◆ What to work on
How many of the lines below contain the string "Stonesfield", with case counting? Give only the number.

◆ Extracted information
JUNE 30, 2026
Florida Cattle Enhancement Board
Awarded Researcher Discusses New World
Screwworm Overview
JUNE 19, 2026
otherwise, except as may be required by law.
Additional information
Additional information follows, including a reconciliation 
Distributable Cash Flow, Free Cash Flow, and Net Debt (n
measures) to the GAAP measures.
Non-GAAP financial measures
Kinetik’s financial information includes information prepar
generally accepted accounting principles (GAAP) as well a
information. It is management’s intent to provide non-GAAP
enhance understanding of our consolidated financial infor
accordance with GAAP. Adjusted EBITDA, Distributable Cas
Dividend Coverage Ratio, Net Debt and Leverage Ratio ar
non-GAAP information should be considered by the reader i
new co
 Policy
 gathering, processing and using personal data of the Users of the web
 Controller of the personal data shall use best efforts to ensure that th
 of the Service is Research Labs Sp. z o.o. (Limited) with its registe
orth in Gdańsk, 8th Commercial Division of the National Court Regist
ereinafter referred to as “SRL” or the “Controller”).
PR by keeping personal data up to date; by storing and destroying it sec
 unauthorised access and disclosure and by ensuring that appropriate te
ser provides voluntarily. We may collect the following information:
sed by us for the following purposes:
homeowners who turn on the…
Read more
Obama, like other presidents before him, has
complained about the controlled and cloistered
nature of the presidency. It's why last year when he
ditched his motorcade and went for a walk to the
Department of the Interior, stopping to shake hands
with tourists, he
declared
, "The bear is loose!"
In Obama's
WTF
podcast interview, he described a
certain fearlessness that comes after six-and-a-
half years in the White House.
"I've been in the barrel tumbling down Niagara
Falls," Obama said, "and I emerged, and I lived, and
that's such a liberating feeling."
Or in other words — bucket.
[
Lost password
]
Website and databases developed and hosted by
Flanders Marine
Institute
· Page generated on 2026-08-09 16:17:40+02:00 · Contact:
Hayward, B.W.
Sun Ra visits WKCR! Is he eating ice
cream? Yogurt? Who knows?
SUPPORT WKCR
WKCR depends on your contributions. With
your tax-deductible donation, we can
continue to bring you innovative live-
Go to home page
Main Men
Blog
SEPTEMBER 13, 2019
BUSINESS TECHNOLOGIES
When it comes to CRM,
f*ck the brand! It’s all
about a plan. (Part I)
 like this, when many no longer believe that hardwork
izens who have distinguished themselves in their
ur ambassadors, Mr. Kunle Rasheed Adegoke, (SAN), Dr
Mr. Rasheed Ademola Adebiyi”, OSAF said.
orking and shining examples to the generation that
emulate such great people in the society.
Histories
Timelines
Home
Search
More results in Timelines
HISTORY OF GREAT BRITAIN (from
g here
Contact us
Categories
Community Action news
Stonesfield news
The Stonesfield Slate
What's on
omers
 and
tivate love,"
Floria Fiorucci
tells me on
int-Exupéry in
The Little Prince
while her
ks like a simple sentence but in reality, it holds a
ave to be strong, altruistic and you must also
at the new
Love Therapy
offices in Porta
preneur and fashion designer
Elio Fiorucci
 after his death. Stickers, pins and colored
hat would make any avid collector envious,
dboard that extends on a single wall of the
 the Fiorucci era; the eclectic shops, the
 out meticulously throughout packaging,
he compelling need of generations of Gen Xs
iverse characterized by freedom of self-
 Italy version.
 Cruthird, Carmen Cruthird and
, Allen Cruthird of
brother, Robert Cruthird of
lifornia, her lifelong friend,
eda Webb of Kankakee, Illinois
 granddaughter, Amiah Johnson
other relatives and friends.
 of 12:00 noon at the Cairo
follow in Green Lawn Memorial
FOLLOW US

==

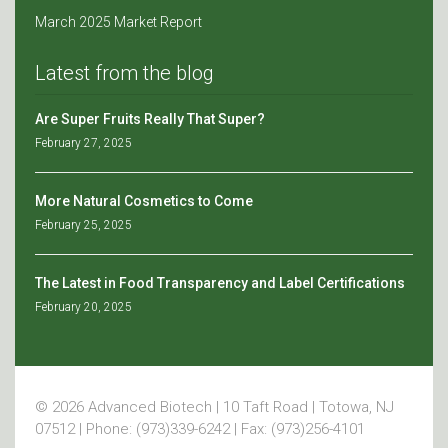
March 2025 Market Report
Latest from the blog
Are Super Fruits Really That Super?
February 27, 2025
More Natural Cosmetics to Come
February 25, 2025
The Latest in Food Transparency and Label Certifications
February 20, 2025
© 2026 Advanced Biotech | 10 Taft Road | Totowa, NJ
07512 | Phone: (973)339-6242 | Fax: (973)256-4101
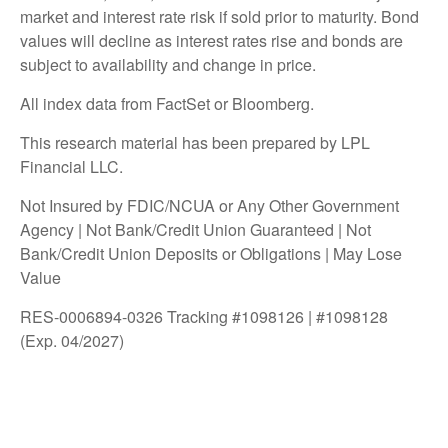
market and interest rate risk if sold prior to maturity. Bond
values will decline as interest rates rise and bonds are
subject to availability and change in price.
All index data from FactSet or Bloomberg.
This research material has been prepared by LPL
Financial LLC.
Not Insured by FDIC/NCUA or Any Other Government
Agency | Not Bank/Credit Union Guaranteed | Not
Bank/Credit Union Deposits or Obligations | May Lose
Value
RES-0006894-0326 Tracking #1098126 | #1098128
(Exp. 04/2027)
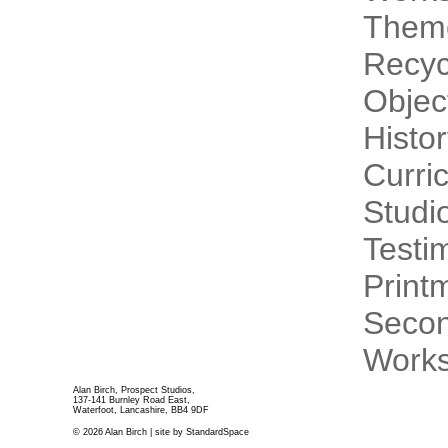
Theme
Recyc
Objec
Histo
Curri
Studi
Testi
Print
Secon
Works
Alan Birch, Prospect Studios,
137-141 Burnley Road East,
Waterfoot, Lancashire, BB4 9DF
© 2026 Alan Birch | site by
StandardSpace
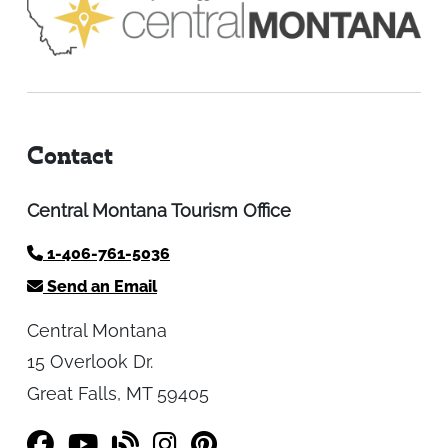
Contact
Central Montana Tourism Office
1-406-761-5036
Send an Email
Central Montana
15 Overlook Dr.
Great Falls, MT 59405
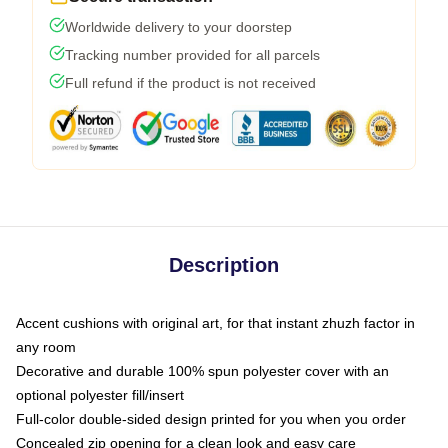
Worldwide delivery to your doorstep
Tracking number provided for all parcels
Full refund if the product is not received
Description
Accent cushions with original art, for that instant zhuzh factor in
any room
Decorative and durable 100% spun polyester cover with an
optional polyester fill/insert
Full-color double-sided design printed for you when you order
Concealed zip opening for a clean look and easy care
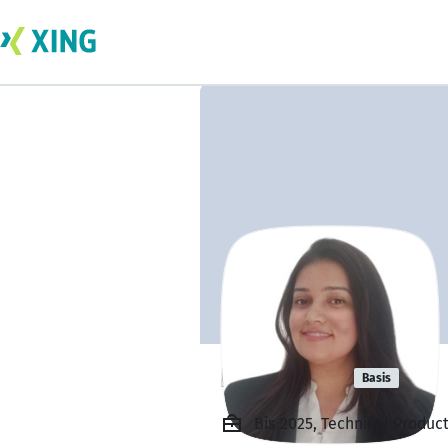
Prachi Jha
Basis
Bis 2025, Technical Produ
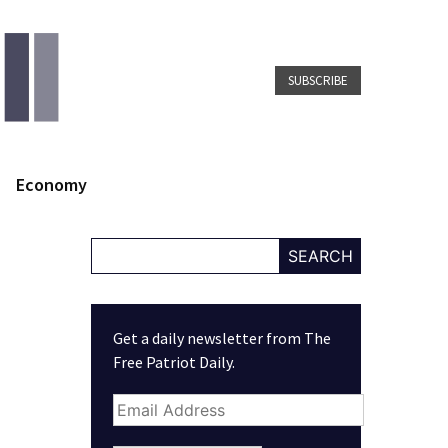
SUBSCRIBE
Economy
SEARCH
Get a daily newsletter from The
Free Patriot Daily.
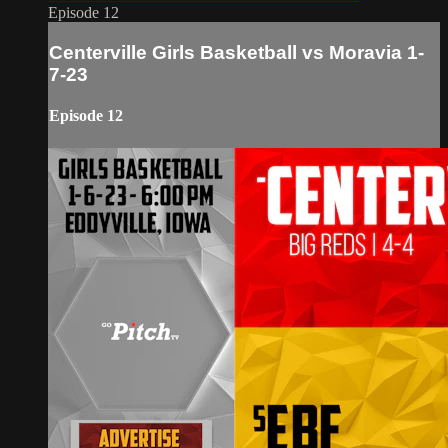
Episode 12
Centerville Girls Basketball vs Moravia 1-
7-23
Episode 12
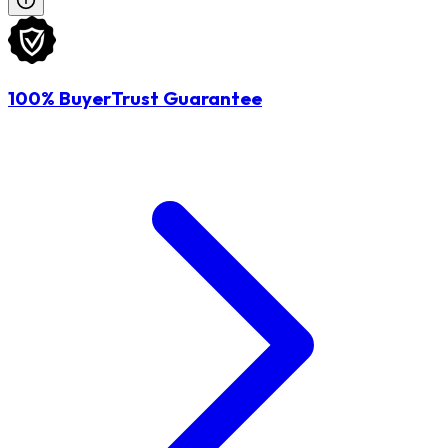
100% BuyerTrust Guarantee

◆ The answer
2